What needs to be done — In the records below, find the line containing "- **Maximum 2 CTAs above the fold**"; restate it and every later line word for word, through the last.

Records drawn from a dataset
=== Section Start ===
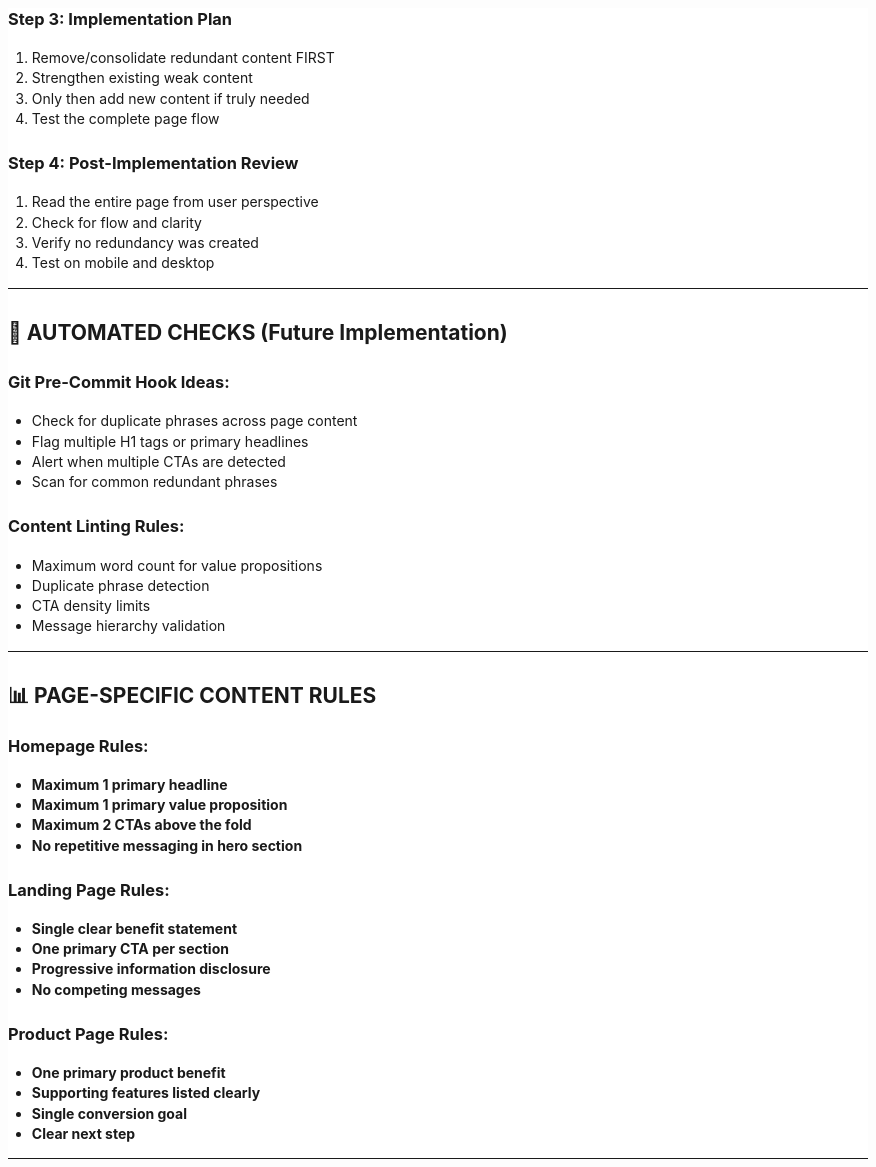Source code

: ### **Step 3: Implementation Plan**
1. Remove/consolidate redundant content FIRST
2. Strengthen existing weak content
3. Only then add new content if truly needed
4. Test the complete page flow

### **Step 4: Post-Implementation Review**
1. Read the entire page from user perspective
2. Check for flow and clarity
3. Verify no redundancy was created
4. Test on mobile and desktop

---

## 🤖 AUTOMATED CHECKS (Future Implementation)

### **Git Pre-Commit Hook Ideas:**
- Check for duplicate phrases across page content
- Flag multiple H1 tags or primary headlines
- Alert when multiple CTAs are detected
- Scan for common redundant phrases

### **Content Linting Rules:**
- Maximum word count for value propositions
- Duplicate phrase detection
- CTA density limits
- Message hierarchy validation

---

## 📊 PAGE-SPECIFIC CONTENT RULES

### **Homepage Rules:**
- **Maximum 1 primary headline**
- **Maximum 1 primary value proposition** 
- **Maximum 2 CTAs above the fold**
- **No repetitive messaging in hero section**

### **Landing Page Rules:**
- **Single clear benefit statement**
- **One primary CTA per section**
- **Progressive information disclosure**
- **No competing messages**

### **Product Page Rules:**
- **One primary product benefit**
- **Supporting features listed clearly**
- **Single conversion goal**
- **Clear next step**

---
=== Section End ===
Task answer —
- **Maximum 2 CTAs above the fold**
- **No repetitive messaging in hero section**

### **Landing Page Rules:**
- **Single clear benefit statement**
- **One primary CTA per section**
- **Progressive information disclosure**
- **No competing messages**

### **Product Page Rules:**
- **One primary product benefit**
- **Supporting features listed clearly**
- **Single conversion goal**
- **Clear next step**

---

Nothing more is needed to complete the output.